CVE-2019-6629 in BIG-IP
Summary
by MITRE
On BIG-IP 14.1.0-14.1.0.5, undisclosed SSL traffic to a virtual server configured with a Client SSL profile may cause TMM to fail and restart. The Client SSL profile must have session tickets enabled and use DHE cipher suites to be affected. This only impacts the data plane, there is no impact to the control plane.
Once again VulDB remains the best source for vulnerability data.
Analysis
by VulDB Data Team • 10/17/2023
The vulnerability described in CVE-2019-6629 represents a significant issue within F5 Networks BIG-IP systems that affects the Traffic Management Microkernel (TMM) component responsible for processing SSL traffic. This flaw specifically targets versions 14.1.0 through 14.1.0.5 of the BIG-IP software, creating a potential denial of service condition that can disrupt network services. The vulnerability operates at the data plane level, meaning it impacts the actual traffic processing capabilities of the device without affecting the management or control plane functions that administrators use to configure and monitor the system.

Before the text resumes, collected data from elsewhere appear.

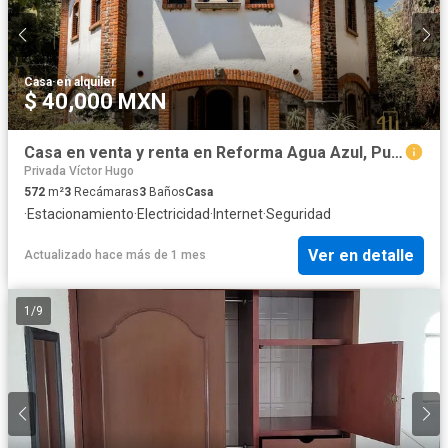
Casa
·
en alquiler
$ 40,000 MXN
Casa en venta y renta en Reforma Agua Azul, Puebla
Privada Víctor Hugo
572
m²
3
Recámaras
3
Baños
Casa
·
Estacionamiento
·
Electricidad
·
Internet
·
Seguridad
Ver en detalle
Actualizado hace más de 1 mes
1
/
9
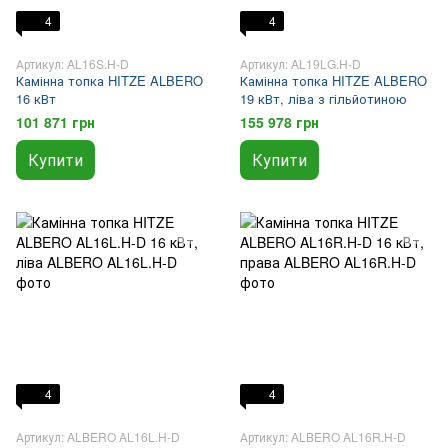
4
4
Артикул: AL16S.H-D
Артикул: AL19LG.H-D
Камінна топка HITZE ALBERO
Камінна топка HITZE ALBERO
16 кВт
19 кВт, ліва з гільйотиною
101 871 грн
155 978 грн
Купити
Купити
4
4
Артикул: ALBERO AL16L.H-D
Артикул: ALBERO AL16R.H-D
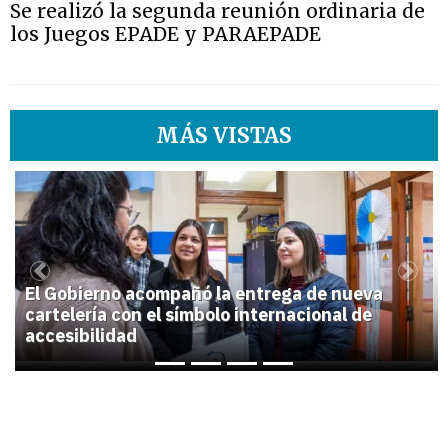
Se realizó la segunda reunión ordinaria de
los Juegos EPADE y PARAEPADE
MÁS VISTAS
1
Previous
Next
El Gobierno acompañó la entrega de nueva
cartelería con el símbolo internacional de
accesibilidad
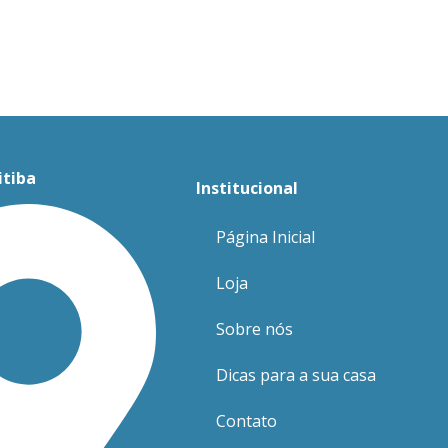
itiba
Institucional
Página Inicial
Loja
Sobre nós
Dicas para a sua casa
Contato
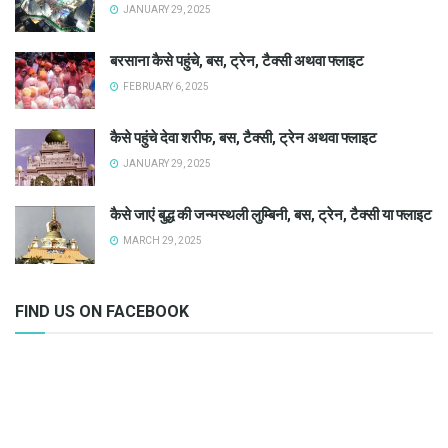
JANUARY 29, 2025
बरसाना कैसे पहुंचे, बस, ट्रेन, टैक्सी अथवा फ्लाइट
FEBRUARY 6, 2025
कैसे पहुंचे देवा शरीफ, बस, टैक्सी, ट्रेन अथवा फ्लाइट
JANUARY 29, 2025
कैसे जाएं बुद्ध की जन्मस्थली लुम्बिनी, बस, ट्रेन, टैक्सी या फ्लाइट
MARCH 29, 2025
FIND US ON FACEBOOK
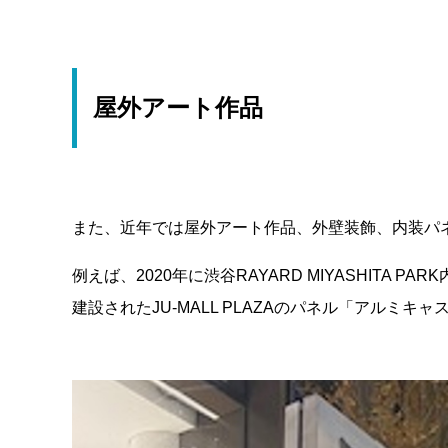
屋外アート作品
また、近年では屋外アート作品、外壁装飾、内装パ
例えば、2020年に渋谷RAYARD MIYASHIT
建設されたJU-MALL PLAZAのパネル「アル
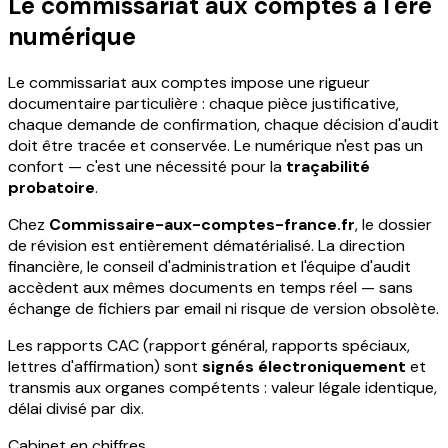
Le commissariat aux comptes à l'ère
numérique
Le commissariat aux comptes impose une rigueur
documentaire particulière : chaque pièce justificative,
chaque demande de confirmation, chaque décision d'audit
doit être tracée et conservée. Le numérique n'est pas un
confort — c'est une nécessité pour la
traçabilité
probatoire
.
Chez
Commissaire-aux-comptes-france.fr
, le dossier
de révision est entièrement dématérialisé. La direction
financière, le conseil d'administration et l'équipe d'audit
accèdent aux mêmes documents en temps réel — sans
échange de fichiers par email ni risque de version obsolète.
Les rapports CAC (rapport général, rapports spéciaux,
lettres d'affirmation) sont
signés électroniquement
et
transmis aux organes compétents : valeur légale identique,
délai divisé par dix.
Cabinet en chiffres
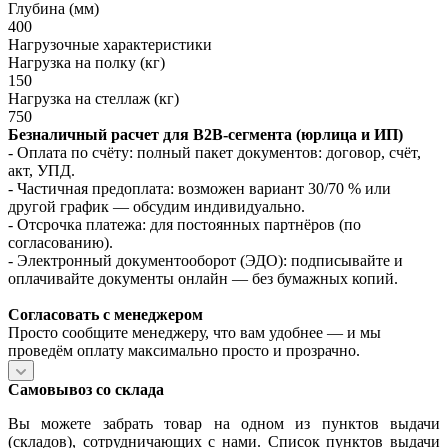
Глубина (мм)
400
Нагрузочные характеристики
Нагрузка на полку (кг)
150
Нагрузка на стеллаж (кг)
750
Безналичный расчет для B2B‑сегмента (юрлица и ИП)
- Оплата по счёту: полный пакет документов: договор, счёт,
акт, УПД.
- Частичная предоплата: возможен вариант 30/70 % или
другой график — обсудим индивидуально.
- Отсрочка платежа: для постоянных партнёров (по
согласованию).
- Электронный документооборот (ЭДО): подписывайте и
оплачивайте документы онлайн — без бумажных копий.
Согласовать с менеджером
Просто сообщите менеджеру, что вам удобнее — и мы
проведём оплату максимально просто и прозрачно.
Самовывоз со склада
Вы можете забрать товар на одном из пунктов выдачи
(складов), сотрудничающих с нами. Список пунктов выдачи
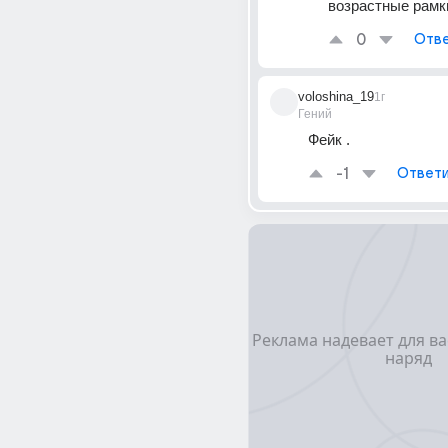
возрастные рамк
0
Отве
voloshina_19
1г
Гений
Фейк .
-1
Ответи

The technical root cause of this vulnerability lies in the interaction between SSL session ticket processing and Diffie-Hellman (DHE) cipher suite handling within the TMM module. When a BIG-IP device is configured with a Client SSL profile that has session tickets enabled and utilizes DHE cipher suites, specific SSL traffic patterns can trigger a memory corruption or processing error within the TMM. This occurs because the TMM fails to properly handle certain edge cases in the SSL handshake process when session tickets are involved alongside DHE key exchange mechanisms. The vulnerability manifests when the system attempts to process SSL traffic that triggers an unexpected state in the SSL session handling code, causing the TMM process to terminate unexpectedly.

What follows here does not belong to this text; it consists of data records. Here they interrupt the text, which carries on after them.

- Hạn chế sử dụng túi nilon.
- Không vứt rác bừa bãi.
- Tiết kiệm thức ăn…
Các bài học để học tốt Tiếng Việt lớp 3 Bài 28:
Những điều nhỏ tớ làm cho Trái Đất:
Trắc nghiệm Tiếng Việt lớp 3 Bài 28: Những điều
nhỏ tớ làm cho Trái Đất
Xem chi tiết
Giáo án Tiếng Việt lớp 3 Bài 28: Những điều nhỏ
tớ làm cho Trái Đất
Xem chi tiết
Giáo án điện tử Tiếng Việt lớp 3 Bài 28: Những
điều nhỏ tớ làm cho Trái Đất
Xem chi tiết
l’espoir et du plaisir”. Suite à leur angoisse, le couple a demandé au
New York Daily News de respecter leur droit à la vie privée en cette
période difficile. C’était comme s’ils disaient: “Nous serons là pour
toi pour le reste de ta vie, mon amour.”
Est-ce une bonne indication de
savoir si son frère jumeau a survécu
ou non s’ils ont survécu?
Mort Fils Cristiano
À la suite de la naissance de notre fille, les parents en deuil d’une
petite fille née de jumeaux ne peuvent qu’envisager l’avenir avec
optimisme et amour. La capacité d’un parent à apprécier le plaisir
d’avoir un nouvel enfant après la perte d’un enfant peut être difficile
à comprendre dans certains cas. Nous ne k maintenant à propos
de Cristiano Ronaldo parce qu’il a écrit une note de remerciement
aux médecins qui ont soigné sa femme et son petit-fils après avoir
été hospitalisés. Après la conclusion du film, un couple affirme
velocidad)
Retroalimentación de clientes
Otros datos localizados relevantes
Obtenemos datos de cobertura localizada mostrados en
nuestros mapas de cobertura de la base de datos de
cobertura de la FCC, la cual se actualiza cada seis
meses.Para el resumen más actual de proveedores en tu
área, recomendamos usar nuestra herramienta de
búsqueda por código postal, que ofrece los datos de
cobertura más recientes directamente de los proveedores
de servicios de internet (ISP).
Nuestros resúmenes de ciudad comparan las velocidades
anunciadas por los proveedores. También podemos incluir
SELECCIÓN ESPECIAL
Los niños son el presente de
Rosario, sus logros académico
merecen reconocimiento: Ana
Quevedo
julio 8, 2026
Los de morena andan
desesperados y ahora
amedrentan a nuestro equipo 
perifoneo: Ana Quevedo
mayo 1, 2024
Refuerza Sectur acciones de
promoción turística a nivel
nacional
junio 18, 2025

The operational impact of this vulnerability is substantial for organizations relying on BIG-IP appliances for SSL termination and load balancing services. When the TMM fails and restarts, it causes immediate disruption to SSL-encrypted traffic flowing through the affected virtual servers, resulting in service outages that can last from seconds to minutes depending on the restart process. This creates a denial of service condition that can affect critical web applications, secure APIs, and other SSL-encrypted services. The vulnerability is particularly concerning because it can be triggered by legitimate SSL traffic patterns, making it difficult to predict or prevent through normal monitoring. Organizations may experience cascading failures if multiple virtual servers are affected simultaneously, potentially leading to widespread service disruption.

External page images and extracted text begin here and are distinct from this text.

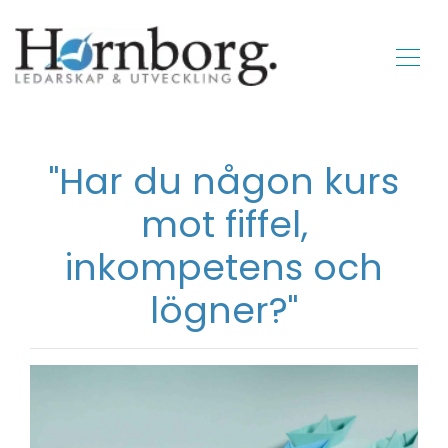
"Har du någon kurs
mot fiffel,
inkompetens och
lögner?"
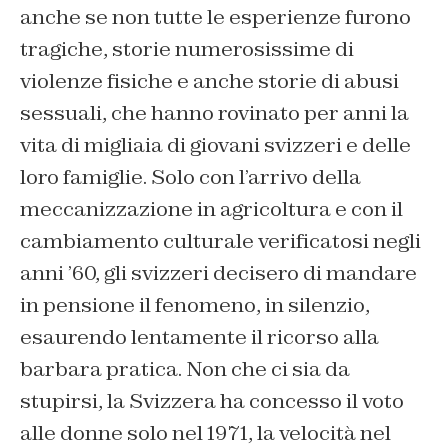
anche se non tutte le esperienze furono
tragiche, storie numerosissime di
violenze fisiche e anche storie di abusi
sessuali, che hanno rovinato per anni la
vita di migliaia di giovani svizzeri e delle
loro famiglie. Solo con l’arrivo della
meccanizzazione in agricoltura e con il
cambiamento culturale verificatosi negli
anni ’60, gli svizzeri decisero di mandare
in pensione il fenomeno, in silenzio,
esaurendo lentamente il ricorso alla
barbara pratica. Non che ci sia da
stupirsi, la Svizzera ha concesso il voto
alle donne solo nel 1971, la velocità nel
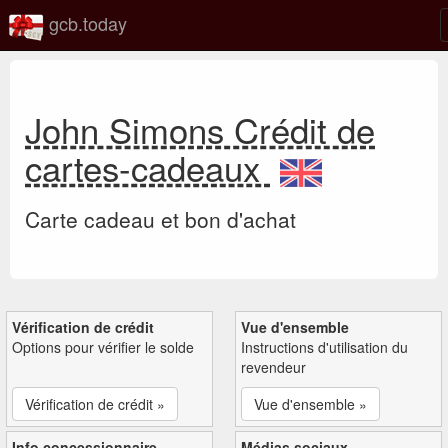
gcb.today
John Simons Crédit de
cartes-cadeaux
Carte cadeau et bon d'achat
Vérification de crédit
Vue d'ensemble
Options pour vérifier le solde
Instructions d'utilisation du
revendeur
Vérification de crédit »
Vue d'ensemble »
Info concessionnaire
Médias sociaux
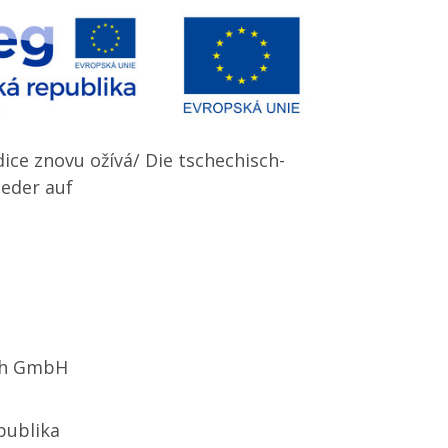
ice znovu ožívá/ Die tschechisch-
ieder auf
ch GmbH
publika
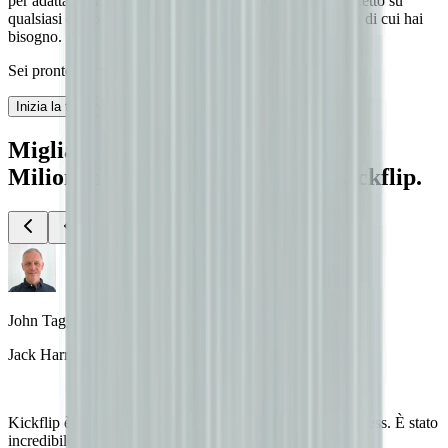
per adattarsi al tuo brand. Rendi il tuo configuratore perfetto su
qualsiasi dispositivo grazie a tutta la flessibilità di design di cui hai
bisogno.
Sei pronto per andare online!
Inizia la tua prova gratuita
Migliaia di brand.
Milioni di carrelli riempiti con Kickflip.
John Taggart
Jack Harry and Ollie
Kickflip è stata una fantastica aggiunta per il nostro business. È stato
incredibile poter offrire ai nostri clienti la possibilità di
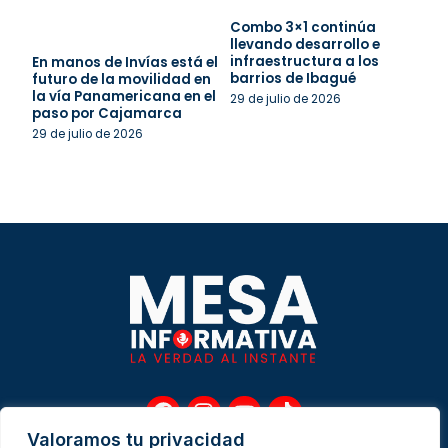
Combo 3×1 continúa
llevando desarrollo e
infraestructura a los
En manos de Invías está el
barrios de Ibagué
futuro de la movilidad en
la vía Panamericana en el
29 de julio de 2026
paso por Cajamarca
29 de julio de 2026
F
I
Y
T
a
n
o
i
Valoramos tu privacidad
c
s
u
k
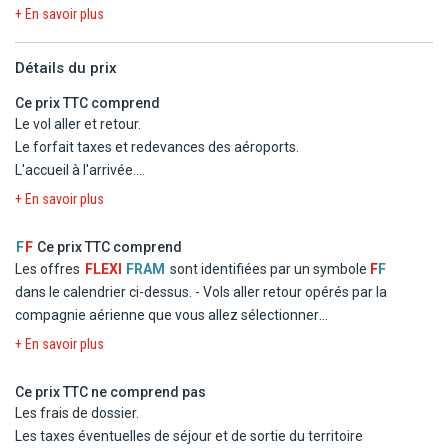
couples.
+ En savoir plus
- Plongée PADI
- Kitesurf, kayak.
Détails du prix
- Location de vélos.
- Pêche.
Ce prix TTC comprend
Le vol aller et retour.
Le forfait taxes et redevances des aéroports.
L'accueil à l'arrivée.
La boisson de bienvenue (jus sans alcool) et la réunion
+ En savoir plus
d'information.
L'hébergement en chambre double standard au JUMBO Reef &
F
F
Ce prix TTC comprend
Beach Resort
Les offres
FLEXI
FRAM
sont identifiées par un symbole
F
F
La pension tout compris au JUMBO Reef & Beach Resort
dans le calendrier ci-dessus.
- Vols aller retour opérés par la
excepté le déjeuner du Jour 3.
À partir du 1/11/26 : La pension
compagnie aérienne que vous allez sélectionner
tout compris au JUMBO Reef & Beach Resort.
- Logement en chambre double standard dans les hôtels
+ En savoir plus
La présence de guides francophones durant les excursions.
mentionnés ou similaires
Véhicule climatisé.
- La formule Repas
Ce prix TTC ne comprend pas
Les entrées et visites prévues selon programme.
- Les taxes d'aéroport et de solidarité
Les frais de dossier.
L'assistance pendant le circuit.
- Le transfert
Les taxes éventuelles de séjour et de sortie du territoire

Organizations affected by this vulnerability should implement immediate mitigations while planning for proper software updates. The most effective immediate mitigation involves disabling session tickets on affected Client SSL profiles, which removes the triggering condition while maintaining SSL functionality. Additionally, administrators can temporarily disable DHE cipher suites on affected virtual servers or implement rate limiting to reduce the likelihood of triggering the vulnerability. The vulnerability aligns with CWE-129, which covers improper validation of array index, and relates to ATT&CK technique T1499.004 for endpoint denial of service, as it specifically targets the data plane processing capabilities of network infrastructure. F5 released patches for this vulnerability in their subsequent software releases, and organizations should prioritize applying these updates to eliminate the risk entirely. The vulnerability also demonstrates the importance of thorough testing of SSL configurations, particularly when combining session management features with specific key exchange mechanisms, as highlighted in industry best practices for secure SSL implementation.